"Nada se espalha com maior rapidez do que um boato" (Virgílio)

Kant (Parte 08/08)



— Posso considerar meu dever conseguir dinheiro para os que não têm o que comer ou onde morar.
— Sim, e o importante é que você o faça porque considera isto certo. Mesmo que o dinheiro que você conseguiu ajuntar se perca a caminho e jamais chegue a saciar a fome daqueles a quem se destinava, ainda assim você seguiu a lei moral. A sua atitude estava correta e a atitude correta é para Kant decisiva para que possamos chamar algo de moralmente correto, não as conseqüências da ação. Por isso é que também chamamos a ética de Kant de ética da atitude

— Por que era tão importante para ele saber quando exatamente estamos agindo segundo a lei moral? Não é muito mais importante que o que fazemos sirva às outras pessoas?
— Sim, Kant certamente concordaria com você. Mas só quando nós mesmos sabemos que estamos agindo segundo a lei moral é que agimos em liberdade.
— Só porque obedecemos a uma lei estamos agindo em liberdade? Isto não é um pouco estranho?
— Kant acha que não. Você ainda se lembra de que ele teve de “afirmar” ou “postular” que o homem possui livre-arbítrio. Este é um ponto importante, pois Kant também acredita que tudo segue a lei da causalidade. Nesse caso, como poderíamos ter livre-arbítrio?
— Boa pergunta.
— Aqui Kant divide a humanidade em duas partes, e nesse sentido ele lembra Descartes, para quem o homem era um ser dual composto de um corpo e de uma razão. Para Kant, enquanto seres sensíveis, estamos absolutamente entregues às imutáveis leis da causalidade. Não decidimos o que sentimos: os sentimentos e sensações aparecem forçosamente e nos marcam, queiramos ou não. Mas o homem não é apenas um ser dotado de sentidos. Ele é também um ser dotado de razão.
— Explique.
— Enquanto seres dotados de sentidos pertencemos inteiramente à ordem da natureza; por conseqüência, também estamos sujeitos à lei da causalidade. Desse ponto de vista, não possuímos livre-arbítrio. Como seres dotados de razão, porém, também temos em nós uma parte do mundo “em si”, ou seja, do mundo que existe independentemente de nossos sentidos. Somente quando seguimos nossa “razão prática”, que nos habilita a fazer uma escolha moral, é que possuímos livre-arbítrio. Isto porque ao nos curvarmos à lei moral somos nós mesmos que estamos determinando a lei que vai nos governar.

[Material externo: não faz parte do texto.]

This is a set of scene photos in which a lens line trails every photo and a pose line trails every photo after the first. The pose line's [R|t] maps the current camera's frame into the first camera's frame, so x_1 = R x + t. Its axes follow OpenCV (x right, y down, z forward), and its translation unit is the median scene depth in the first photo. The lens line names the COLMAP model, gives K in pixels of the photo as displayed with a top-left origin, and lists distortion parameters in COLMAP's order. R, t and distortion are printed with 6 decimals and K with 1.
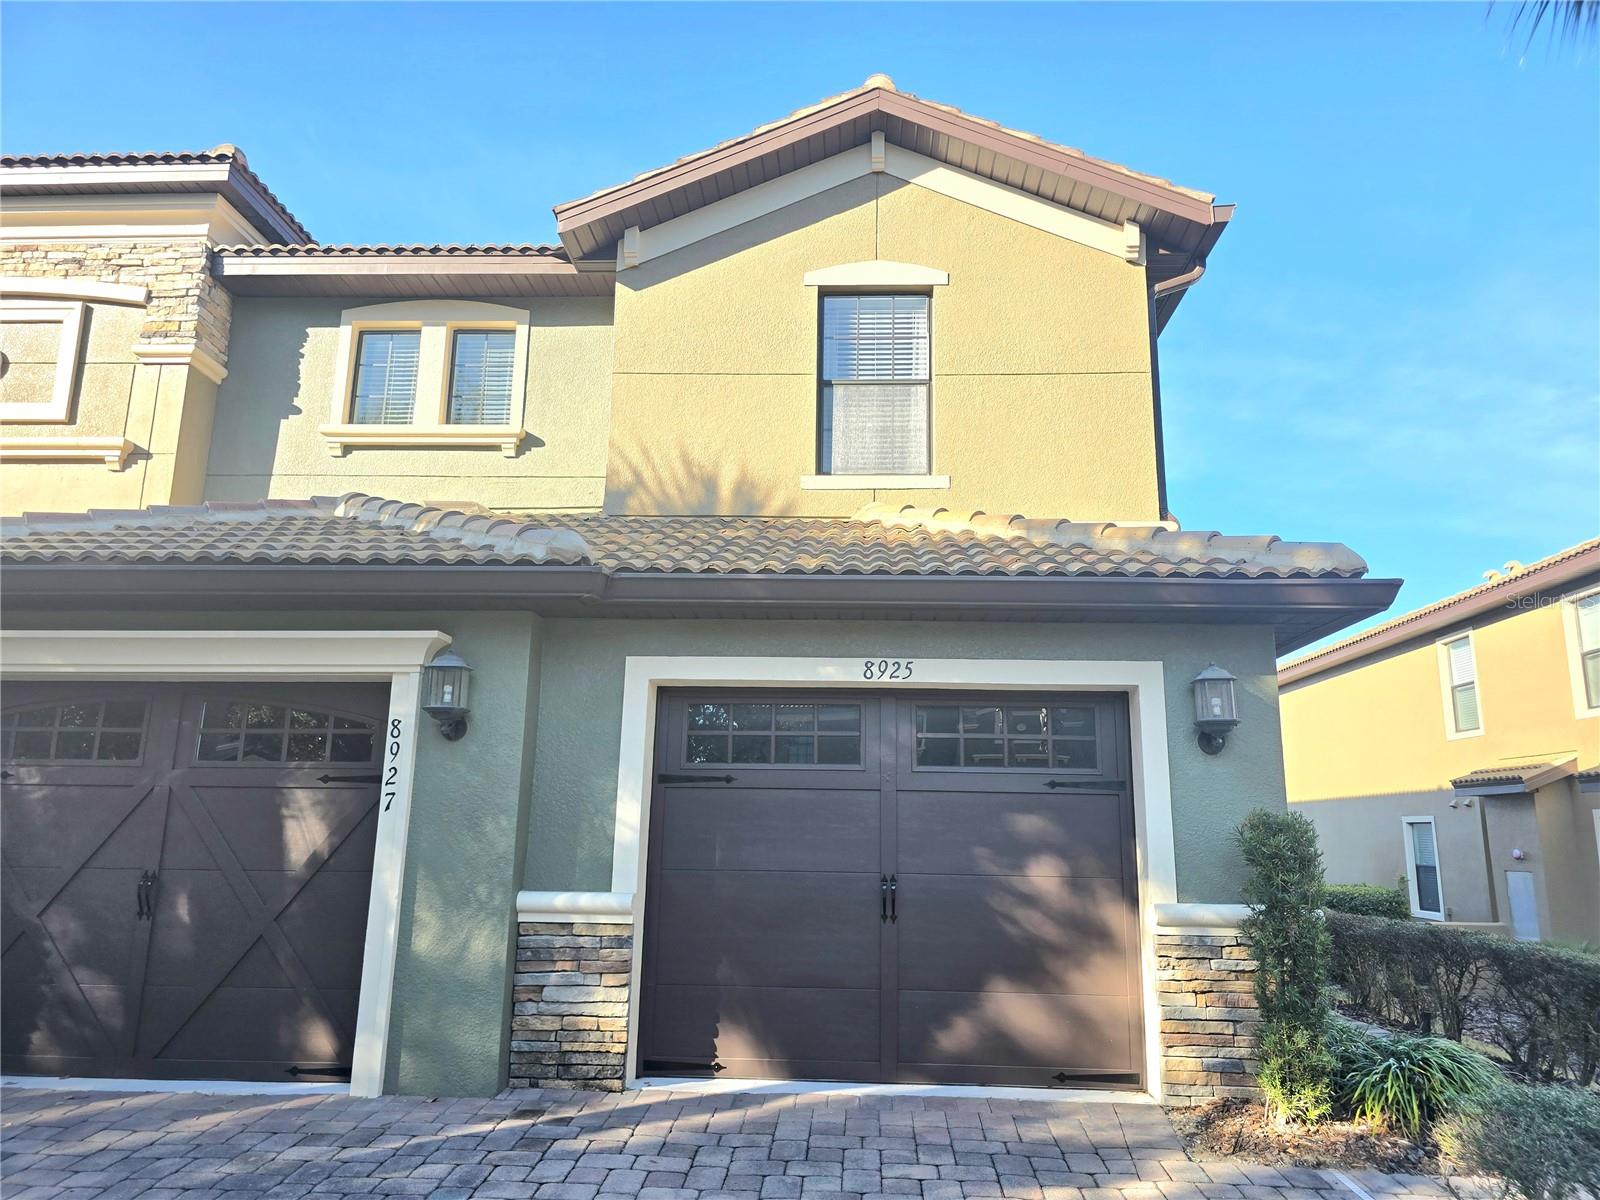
lens RADIAL K [[1088.6, 0, 807.2], [0, 1088.6, 622.5], [0, 0, 1]] dist [0.071825, -0.063624]
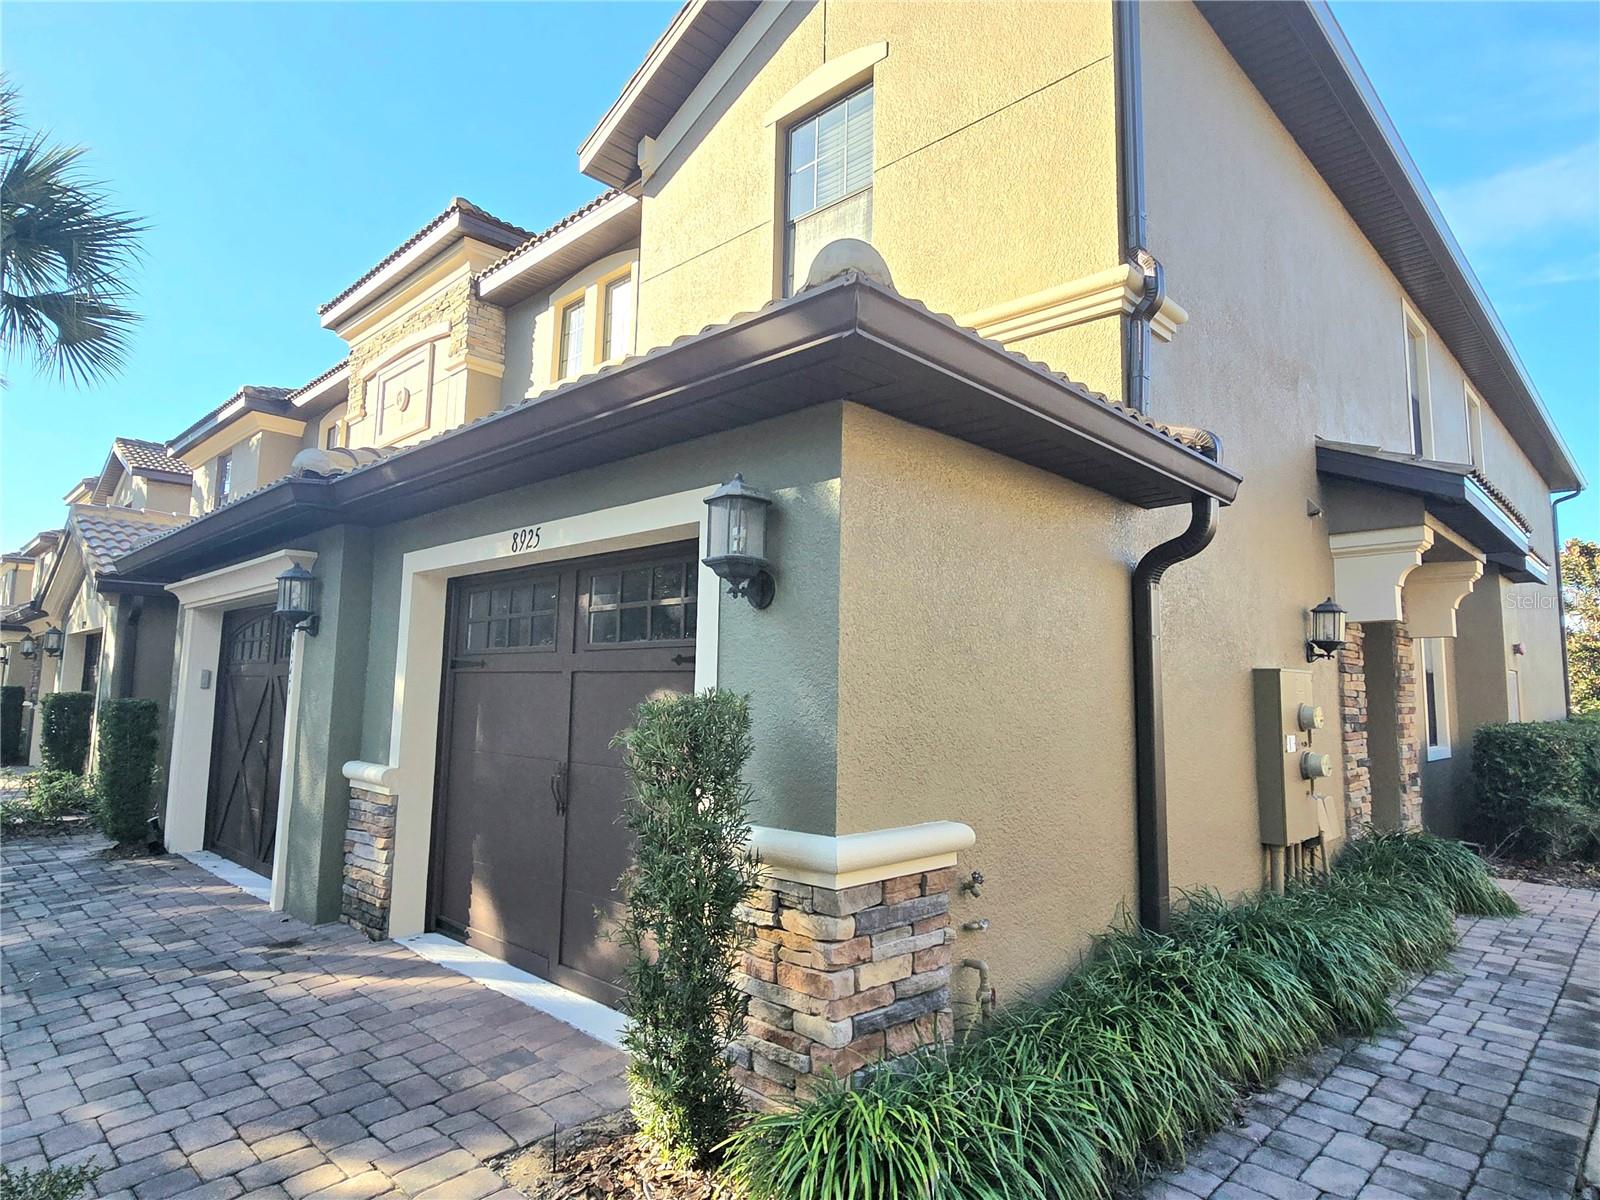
lens RADIAL K [[915.4, 0, 800.0], [0, 915.4, 600.0], [0, 0, 1]] dist [0.005943, 0.000681]
pose [[0.752286, -0.069805, -0.655129, 0.501962], [0.125552, 0.991338, 0.038543, 0.062879], [0.646764, -0.111248, 0.754533, 0.391289]]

— Sim, de certa forma isto está certo. Afinal, sou eu, ou alguma coisa em mim, quem diz que não devo maltratar os outros.

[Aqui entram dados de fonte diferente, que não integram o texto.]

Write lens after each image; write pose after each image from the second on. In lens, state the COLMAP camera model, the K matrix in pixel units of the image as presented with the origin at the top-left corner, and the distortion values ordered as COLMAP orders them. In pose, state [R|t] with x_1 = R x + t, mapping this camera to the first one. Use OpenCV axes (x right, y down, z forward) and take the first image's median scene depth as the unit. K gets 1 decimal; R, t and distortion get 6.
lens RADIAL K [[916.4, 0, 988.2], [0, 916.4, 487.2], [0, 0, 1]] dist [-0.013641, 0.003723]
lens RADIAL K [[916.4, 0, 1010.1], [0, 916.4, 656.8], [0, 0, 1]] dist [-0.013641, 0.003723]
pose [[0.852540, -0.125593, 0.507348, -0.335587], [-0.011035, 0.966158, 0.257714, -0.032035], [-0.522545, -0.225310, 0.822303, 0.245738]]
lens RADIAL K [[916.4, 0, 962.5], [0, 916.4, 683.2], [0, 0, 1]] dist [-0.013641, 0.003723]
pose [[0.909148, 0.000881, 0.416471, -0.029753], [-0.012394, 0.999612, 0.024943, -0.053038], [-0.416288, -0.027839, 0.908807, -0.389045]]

— Quando você mesma decide não maltratar mais os outros, ainda que isto venha a ferir os seus próprios interesses, nesse momento você está agindo em liberdade.
— De qualquer forma, ninguém é particularmente livre e independente quando segue apenas os seus desejos.
— A gente pode se escravizar a toda a sorte de coisas. Podemos nos tornar escravos do nosso próprio egoísmo, por exemplo. Ir além de seus próprios desejos e vícios é uma coisa que requer exatamente autonomia e liberdade.
— E quanto aos animais? Eles só seguem a sua vontade e a sua necessidade. Isto significa que eles não têm a liberdade de seguir uma lei moral?
— Isso mesmo. E é exatamente esta liberdade que faz de nós seres humanos.
— Agora entendi.
— Para concluir, podemos dizer que Kant conseguiu encontrar uma saída para o impasse a que a filosofia tinha chegado através da briga entre racionalistas e empíricos. Com Kant termina, assim, toda uma épica da história da filosofia. Ele morreu em 1804, no início da época que chamamos de Romantismo. A lápide de seu túmulo em Königsberg traz inscrita uma de suas citações mais conhecidas: “Duas coisas me enchem a alma de crescente admiração e respeito, quanto mais intensa e freqüentemente o pensamento delas se ocupa: o céu estrelado sobre mim e a lei moral dentro de mim”. Aí estão os grandes enigmas que o moveram e à sua filosofia.